What the exercise asks> For these records, count the lines containing the word "Ansarallah" and respond with the number alone.

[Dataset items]
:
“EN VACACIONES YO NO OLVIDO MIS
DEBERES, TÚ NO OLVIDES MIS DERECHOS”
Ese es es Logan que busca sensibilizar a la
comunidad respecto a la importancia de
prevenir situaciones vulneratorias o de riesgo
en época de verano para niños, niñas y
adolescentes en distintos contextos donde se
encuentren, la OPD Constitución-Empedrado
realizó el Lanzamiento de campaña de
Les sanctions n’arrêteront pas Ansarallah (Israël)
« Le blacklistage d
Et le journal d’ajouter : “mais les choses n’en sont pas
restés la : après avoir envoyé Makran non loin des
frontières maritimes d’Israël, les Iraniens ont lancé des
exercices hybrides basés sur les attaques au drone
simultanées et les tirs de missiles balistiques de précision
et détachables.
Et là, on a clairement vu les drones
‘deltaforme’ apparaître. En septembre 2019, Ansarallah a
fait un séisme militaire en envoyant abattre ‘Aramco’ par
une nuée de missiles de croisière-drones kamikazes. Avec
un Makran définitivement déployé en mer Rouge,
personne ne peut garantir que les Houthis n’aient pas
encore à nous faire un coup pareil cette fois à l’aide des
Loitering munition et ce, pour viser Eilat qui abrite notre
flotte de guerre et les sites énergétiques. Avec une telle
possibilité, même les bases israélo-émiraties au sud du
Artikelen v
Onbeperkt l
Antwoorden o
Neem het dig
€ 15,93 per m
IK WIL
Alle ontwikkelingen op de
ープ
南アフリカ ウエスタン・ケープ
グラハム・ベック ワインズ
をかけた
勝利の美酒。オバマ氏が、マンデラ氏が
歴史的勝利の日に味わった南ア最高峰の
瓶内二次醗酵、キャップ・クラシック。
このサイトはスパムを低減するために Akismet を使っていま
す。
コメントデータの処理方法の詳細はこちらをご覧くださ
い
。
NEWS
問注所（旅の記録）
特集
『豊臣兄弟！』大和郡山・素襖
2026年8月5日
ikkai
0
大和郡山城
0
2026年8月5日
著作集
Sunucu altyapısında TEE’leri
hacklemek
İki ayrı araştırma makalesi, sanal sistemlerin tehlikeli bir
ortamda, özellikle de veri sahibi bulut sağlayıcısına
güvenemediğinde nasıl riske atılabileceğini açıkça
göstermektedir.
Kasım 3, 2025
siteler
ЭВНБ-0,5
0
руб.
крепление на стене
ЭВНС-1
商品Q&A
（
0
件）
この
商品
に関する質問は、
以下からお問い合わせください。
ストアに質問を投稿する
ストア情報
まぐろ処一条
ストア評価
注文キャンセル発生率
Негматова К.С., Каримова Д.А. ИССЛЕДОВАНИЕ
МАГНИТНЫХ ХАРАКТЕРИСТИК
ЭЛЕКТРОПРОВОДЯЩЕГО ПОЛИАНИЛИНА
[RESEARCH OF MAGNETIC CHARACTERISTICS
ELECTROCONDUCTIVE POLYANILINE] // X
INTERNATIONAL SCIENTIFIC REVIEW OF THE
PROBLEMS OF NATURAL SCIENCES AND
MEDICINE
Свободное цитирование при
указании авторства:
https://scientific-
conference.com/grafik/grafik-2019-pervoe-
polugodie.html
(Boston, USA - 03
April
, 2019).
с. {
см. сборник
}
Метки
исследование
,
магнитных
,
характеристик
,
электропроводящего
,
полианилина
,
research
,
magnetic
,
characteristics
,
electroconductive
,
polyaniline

Response to the task> 2